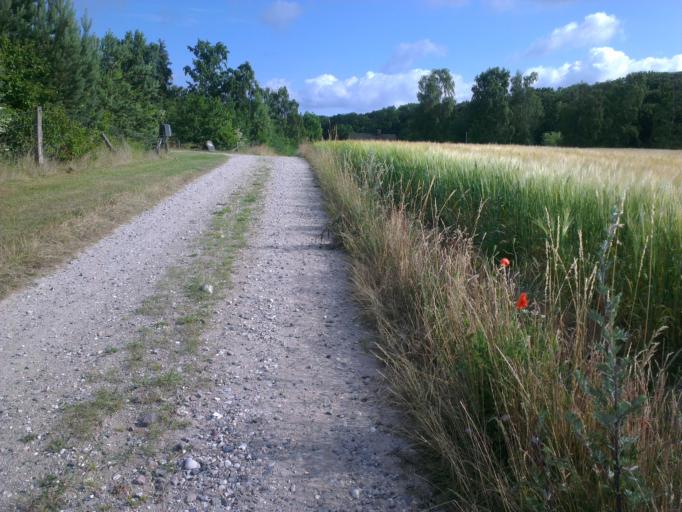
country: DK
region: Capital Region
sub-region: Frederikssund Kommune
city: Jaegerspris
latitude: 55.8817
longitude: 11.9798
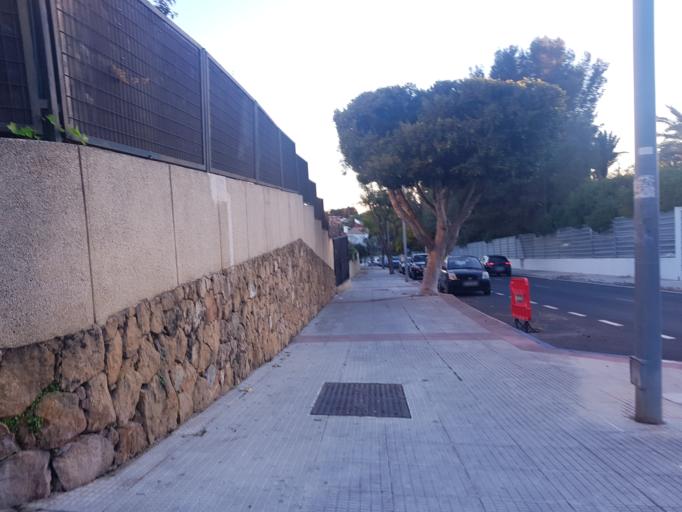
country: ES
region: Andalusia
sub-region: Provincia de Malaga
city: Marbella
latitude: 36.5247
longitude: -4.8913
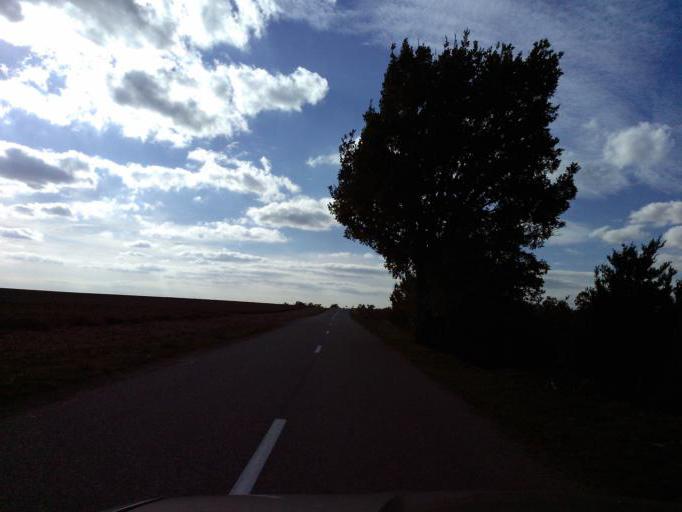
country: FR
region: Provence-Alpes-Cote d'Azur
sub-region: Departement des Alpes-de-Haute-Provence
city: Riez
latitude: 43.8952
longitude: 6.0763
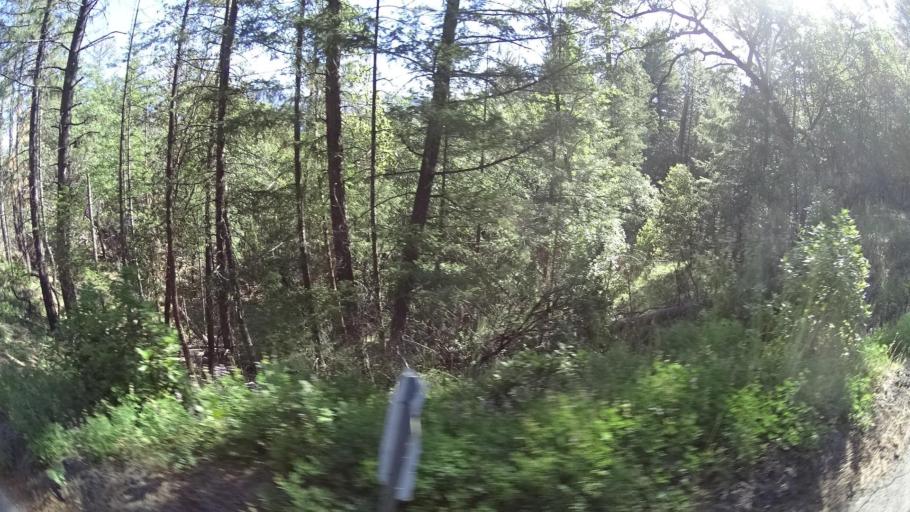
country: US
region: California
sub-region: Lake County
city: Upper Lake
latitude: 39.4011
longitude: -122.9584
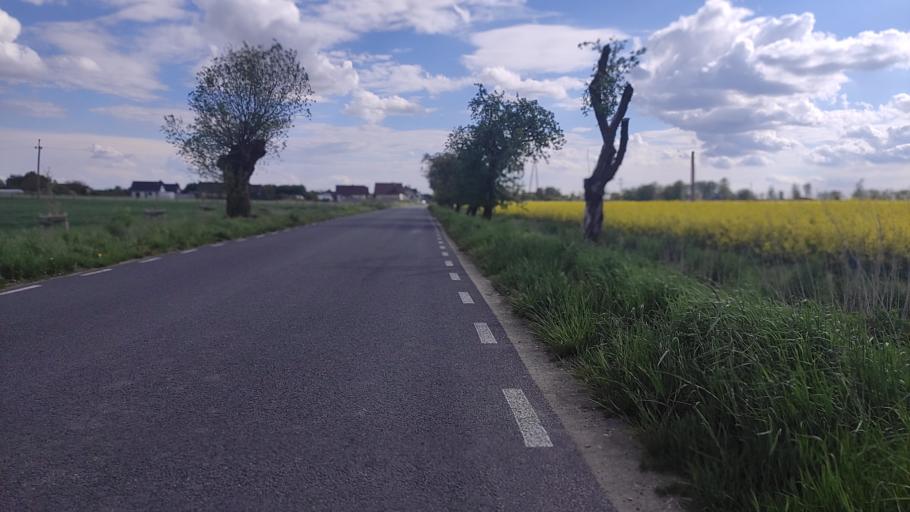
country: PL
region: Greater Poland Voivodeship
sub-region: Powiat poznanski
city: Kostrzyn
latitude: 52.4080
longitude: 17.1666
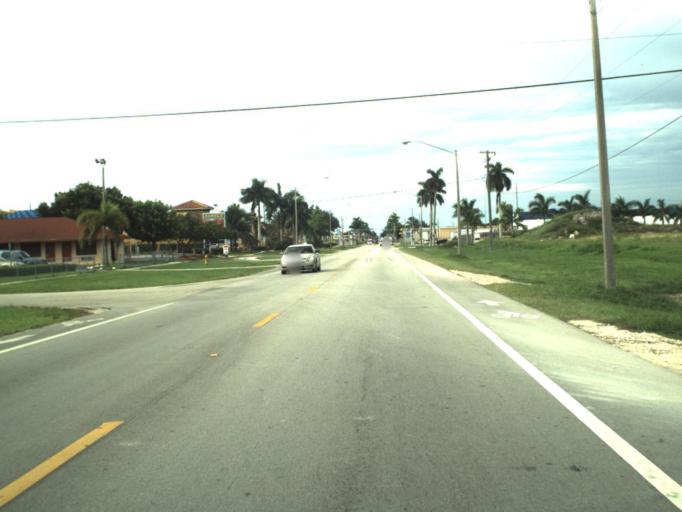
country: US
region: Florida
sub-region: Miami-Dade County
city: Homestead
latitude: 25.4589
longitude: -80.4772
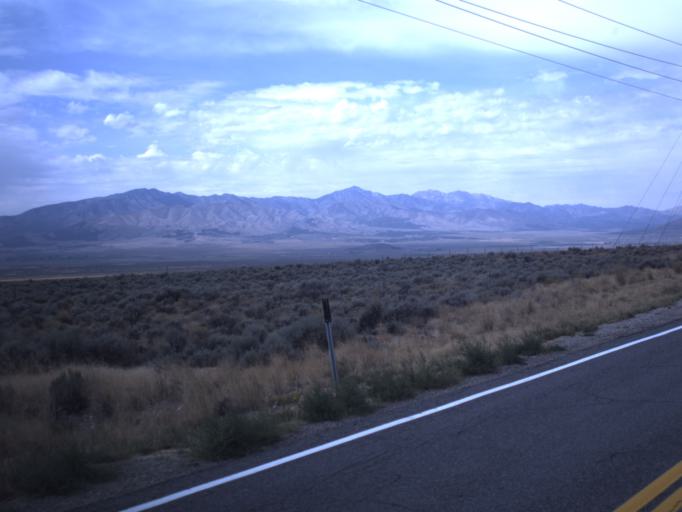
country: US
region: Utah
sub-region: Tooele County
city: Tooele
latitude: 40.3502
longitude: -112.3098
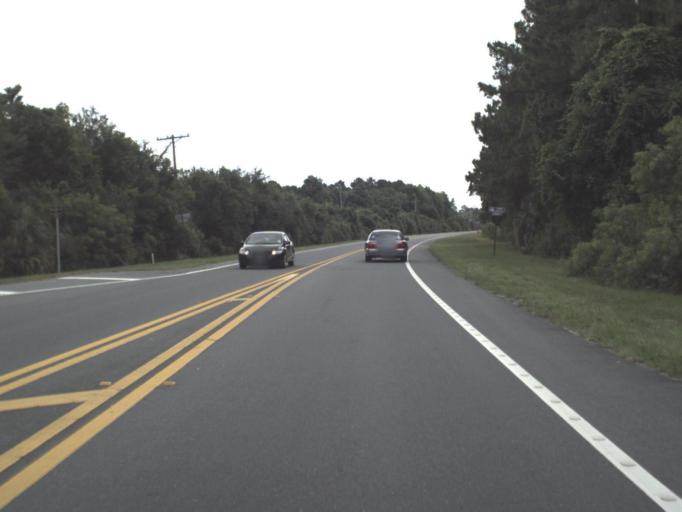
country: US
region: Florida
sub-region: Levy County
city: Chiefland
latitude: 29.1771
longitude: -83.0238
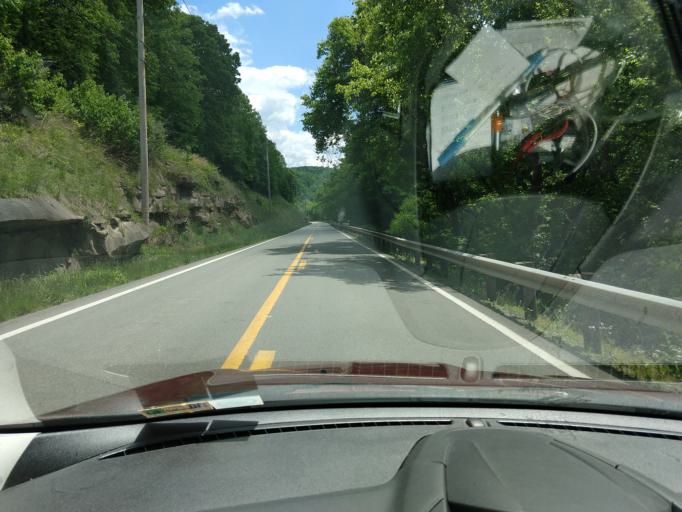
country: US
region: West Virginia
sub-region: Gilmer County
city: Glenville
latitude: 38.8788
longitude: -80.7115
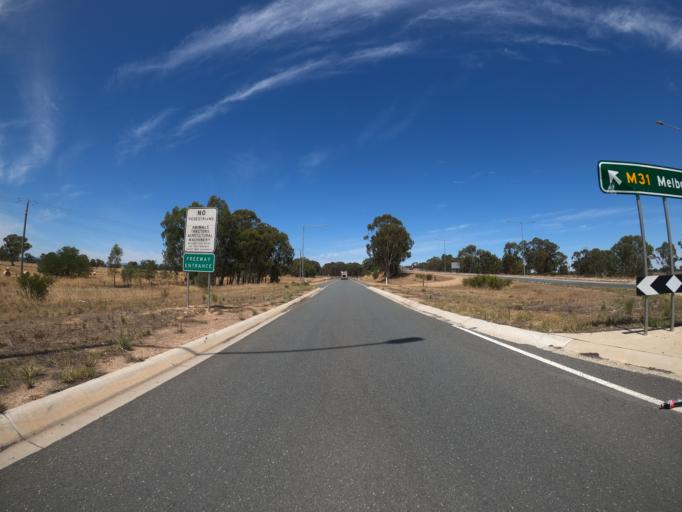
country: AU
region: Victoria
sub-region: Benalla
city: Benalla
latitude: -36.5202
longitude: 146.0650
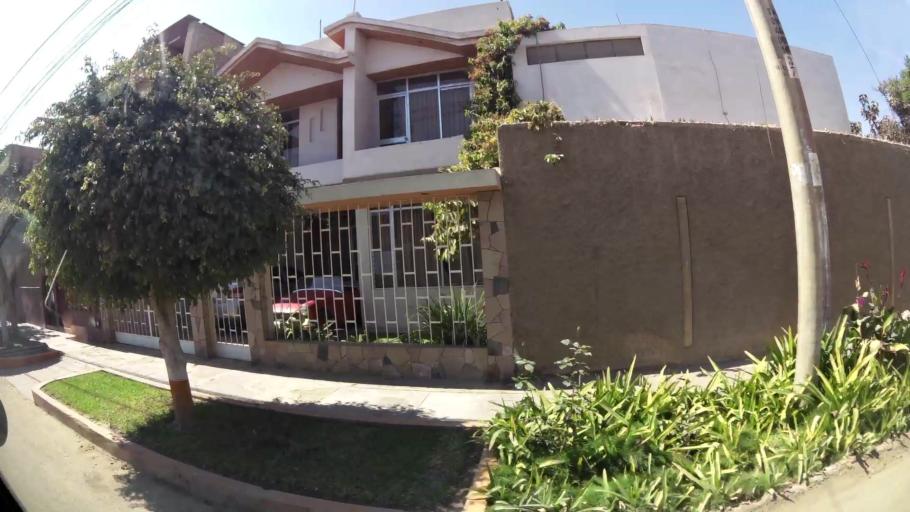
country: PE
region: Ica
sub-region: Provincia de Ica
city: Ica
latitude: -14.0728
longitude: -75.7316
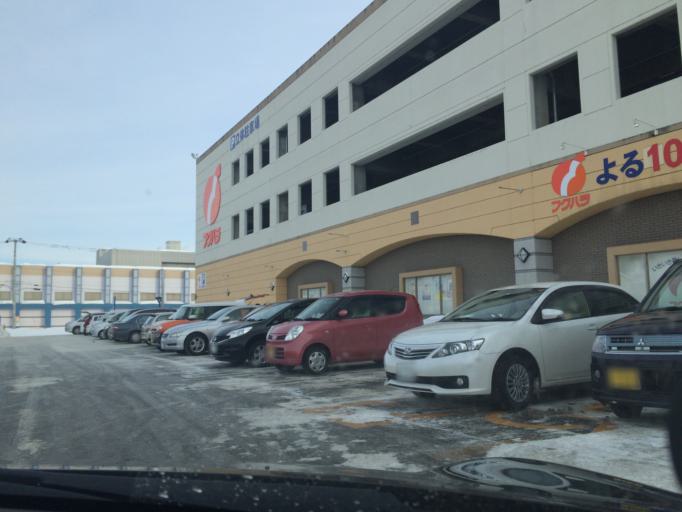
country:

Task - Locate each line of the material above that contains the word "latitude" and copy those lines out.

Exercise output -
latitude: 55.8817
latitude: 36.5247
latitude: 43.8952
latitude: 39.4011
latitude: 52.4080
latitude: 25.4589
latitude: 40.3502
latitude: 29.1771
latitude: 38.8788
latitude: -36.5202
latitude: -14.0728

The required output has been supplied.